Under my policy, you'd get to apply pass/no-record to four classes whenever you wanted, including freshman year.

I don't know about other fields, but in CS, a lot of employers are designing their own tests, rather than using GPA as a screening device. Some still do, however; I've seen a few asking for transcripts and minimum GPAs. Some even have extra stipulations such as "must be from a top-ranked school."

One of the things I don't like about grades is that sometimes they're used as a screening device without taking into account anything that happened after the class. There's no consideration for someone who goes back and brushes up on material they were weak in, thus bringing themselves up to a level of a student with a higher grade. Likewise, someone who never bothered to review the material again could conceivably be weaker than the student who did.

While I wouldn't be critical of anyone who did well academically, I don't think I should assume that no other factors come into play. I don't think there's anything wrong with companies giving their own tests. (I wish they would share the results with the applicants, but that's another issue.)
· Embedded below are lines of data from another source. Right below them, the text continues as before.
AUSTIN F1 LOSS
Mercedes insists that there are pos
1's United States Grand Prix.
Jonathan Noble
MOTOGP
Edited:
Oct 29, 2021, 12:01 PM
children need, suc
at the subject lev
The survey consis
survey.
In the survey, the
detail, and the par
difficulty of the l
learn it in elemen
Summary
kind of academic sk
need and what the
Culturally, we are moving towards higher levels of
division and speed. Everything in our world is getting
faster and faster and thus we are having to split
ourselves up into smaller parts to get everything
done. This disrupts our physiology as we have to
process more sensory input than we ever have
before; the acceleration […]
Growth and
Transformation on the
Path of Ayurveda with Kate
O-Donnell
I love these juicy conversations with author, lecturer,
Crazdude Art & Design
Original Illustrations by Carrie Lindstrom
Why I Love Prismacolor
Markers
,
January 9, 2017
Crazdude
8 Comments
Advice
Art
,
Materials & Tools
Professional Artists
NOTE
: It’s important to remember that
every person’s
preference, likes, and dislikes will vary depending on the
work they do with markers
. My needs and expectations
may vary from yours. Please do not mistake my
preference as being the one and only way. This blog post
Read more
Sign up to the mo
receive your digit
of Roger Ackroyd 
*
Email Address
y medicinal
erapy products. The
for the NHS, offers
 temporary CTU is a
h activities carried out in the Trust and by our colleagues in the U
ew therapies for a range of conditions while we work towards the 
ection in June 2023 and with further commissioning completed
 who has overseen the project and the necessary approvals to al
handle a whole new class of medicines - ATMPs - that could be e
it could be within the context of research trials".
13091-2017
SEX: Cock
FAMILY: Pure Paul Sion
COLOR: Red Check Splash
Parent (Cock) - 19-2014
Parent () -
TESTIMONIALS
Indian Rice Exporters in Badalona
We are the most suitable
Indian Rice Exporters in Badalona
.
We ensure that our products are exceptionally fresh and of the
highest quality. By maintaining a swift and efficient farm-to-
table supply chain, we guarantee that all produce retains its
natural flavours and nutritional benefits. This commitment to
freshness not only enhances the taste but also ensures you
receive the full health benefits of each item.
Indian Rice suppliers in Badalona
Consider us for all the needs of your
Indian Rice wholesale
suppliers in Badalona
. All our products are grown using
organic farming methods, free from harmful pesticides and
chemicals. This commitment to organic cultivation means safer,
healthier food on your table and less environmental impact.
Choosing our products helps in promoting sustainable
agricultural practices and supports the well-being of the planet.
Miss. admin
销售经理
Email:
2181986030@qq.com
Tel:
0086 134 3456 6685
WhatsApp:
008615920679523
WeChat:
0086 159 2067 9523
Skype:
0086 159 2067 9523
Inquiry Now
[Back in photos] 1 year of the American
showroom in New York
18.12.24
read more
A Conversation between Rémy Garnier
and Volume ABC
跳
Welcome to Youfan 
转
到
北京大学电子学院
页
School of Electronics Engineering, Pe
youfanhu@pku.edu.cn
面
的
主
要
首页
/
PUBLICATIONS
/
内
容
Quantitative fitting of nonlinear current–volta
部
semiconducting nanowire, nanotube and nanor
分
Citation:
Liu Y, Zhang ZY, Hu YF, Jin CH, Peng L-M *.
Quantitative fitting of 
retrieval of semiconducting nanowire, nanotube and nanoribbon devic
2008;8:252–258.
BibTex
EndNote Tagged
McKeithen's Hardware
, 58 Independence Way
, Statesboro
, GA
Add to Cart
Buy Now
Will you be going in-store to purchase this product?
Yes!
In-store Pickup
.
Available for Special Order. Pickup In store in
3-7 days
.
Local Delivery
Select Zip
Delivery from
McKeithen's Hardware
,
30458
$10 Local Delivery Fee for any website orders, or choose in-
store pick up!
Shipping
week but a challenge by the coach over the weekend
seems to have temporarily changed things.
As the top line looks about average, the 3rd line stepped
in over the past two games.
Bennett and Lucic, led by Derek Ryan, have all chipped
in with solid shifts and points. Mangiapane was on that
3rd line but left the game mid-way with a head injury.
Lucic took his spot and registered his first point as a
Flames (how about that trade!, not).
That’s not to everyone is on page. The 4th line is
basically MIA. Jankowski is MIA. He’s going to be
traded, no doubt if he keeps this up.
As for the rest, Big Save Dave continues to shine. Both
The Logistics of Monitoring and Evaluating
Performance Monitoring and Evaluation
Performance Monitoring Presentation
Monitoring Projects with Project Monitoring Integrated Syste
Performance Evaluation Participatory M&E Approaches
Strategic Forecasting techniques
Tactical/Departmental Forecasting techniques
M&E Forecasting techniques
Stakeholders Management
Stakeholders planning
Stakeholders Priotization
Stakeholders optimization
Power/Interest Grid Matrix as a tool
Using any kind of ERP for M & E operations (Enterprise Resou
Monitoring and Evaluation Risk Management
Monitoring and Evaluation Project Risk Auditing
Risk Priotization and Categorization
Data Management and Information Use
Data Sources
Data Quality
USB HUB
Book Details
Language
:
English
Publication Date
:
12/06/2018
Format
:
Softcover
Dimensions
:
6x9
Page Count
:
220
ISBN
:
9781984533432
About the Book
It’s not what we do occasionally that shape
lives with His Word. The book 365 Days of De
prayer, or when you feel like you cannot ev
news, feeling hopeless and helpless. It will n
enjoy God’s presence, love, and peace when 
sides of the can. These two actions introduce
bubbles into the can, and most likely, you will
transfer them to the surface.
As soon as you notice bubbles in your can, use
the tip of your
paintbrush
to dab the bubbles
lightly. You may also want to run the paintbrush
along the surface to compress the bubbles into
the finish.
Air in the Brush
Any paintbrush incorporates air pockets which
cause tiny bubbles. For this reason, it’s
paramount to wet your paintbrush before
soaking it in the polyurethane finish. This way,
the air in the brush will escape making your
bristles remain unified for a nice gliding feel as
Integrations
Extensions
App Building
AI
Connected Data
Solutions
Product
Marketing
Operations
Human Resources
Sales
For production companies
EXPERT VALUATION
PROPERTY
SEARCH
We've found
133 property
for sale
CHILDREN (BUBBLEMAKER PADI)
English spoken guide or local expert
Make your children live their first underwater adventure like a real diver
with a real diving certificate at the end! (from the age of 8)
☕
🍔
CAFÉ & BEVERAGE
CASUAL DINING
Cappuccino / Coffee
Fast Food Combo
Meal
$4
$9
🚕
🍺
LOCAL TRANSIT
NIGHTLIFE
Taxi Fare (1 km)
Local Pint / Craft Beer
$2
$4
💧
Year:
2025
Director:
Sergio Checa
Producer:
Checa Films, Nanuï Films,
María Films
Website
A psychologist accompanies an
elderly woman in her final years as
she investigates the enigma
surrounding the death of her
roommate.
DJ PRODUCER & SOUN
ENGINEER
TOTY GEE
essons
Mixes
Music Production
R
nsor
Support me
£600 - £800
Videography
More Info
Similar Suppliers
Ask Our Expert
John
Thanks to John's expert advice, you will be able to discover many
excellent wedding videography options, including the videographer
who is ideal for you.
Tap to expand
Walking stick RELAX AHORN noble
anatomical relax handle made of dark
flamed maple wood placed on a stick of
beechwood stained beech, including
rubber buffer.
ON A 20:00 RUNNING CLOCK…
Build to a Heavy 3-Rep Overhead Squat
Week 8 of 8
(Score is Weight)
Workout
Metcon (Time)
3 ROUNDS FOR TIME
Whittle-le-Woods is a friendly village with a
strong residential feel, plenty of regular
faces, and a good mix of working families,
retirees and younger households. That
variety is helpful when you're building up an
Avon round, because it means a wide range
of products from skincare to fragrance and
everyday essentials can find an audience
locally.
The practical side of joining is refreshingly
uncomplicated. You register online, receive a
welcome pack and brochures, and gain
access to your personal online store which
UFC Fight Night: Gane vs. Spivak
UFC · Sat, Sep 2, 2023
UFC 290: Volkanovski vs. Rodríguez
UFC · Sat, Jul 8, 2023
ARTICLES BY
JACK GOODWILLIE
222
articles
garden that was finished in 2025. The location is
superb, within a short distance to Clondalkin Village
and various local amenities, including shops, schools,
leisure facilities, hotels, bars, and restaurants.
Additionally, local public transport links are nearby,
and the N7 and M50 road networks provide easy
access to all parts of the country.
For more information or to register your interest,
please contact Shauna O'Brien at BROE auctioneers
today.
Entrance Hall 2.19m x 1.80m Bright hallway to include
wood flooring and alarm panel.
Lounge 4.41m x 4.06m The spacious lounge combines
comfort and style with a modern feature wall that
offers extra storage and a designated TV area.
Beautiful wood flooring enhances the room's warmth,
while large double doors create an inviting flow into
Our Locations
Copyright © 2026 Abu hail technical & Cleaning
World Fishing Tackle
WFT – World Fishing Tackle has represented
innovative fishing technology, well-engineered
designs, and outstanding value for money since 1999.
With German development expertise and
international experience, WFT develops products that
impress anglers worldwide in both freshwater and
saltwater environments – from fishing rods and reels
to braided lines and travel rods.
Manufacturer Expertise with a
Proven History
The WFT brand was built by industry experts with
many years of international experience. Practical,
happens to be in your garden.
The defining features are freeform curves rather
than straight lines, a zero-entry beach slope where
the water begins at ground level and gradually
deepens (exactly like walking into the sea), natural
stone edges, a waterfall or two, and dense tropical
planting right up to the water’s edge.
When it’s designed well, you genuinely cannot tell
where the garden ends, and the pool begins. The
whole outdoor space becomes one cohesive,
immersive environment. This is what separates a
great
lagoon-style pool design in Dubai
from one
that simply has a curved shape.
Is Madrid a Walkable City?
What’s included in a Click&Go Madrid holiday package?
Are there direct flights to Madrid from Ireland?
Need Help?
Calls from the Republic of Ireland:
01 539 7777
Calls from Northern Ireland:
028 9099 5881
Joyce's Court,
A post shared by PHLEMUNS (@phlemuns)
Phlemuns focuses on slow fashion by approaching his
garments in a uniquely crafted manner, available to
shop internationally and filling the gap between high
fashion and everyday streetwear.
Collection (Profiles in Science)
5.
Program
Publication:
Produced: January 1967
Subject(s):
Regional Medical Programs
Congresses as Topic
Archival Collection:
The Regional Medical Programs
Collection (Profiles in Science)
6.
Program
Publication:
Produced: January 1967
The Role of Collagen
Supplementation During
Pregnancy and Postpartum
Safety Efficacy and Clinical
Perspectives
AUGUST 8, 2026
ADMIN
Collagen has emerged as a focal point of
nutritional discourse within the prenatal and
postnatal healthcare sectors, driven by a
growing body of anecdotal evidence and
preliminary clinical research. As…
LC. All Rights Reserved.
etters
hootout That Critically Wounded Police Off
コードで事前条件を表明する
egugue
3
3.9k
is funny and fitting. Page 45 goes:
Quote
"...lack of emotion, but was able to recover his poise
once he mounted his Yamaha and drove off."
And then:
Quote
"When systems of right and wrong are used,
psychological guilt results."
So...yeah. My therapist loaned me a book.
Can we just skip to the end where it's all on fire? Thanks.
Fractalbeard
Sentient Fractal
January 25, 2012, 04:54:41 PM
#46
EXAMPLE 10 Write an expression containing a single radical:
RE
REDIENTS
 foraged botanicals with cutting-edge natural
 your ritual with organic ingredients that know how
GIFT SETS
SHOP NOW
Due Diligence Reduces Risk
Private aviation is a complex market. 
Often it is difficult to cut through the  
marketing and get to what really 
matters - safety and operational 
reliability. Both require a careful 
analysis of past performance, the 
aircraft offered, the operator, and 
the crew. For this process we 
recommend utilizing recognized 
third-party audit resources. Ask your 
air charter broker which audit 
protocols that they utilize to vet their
There may be extenuating circumstances, e.g. a person who's career doesn't have anything to do with something they studied. For example, I did really well in linear algebra, but I haven't used it in over ten years, and have forgotten nearly all of it. If a company needs a person whose skills aren't up-to-date in linear algebra, I probably shouldn't get the job. However it is frustrating to be in that position.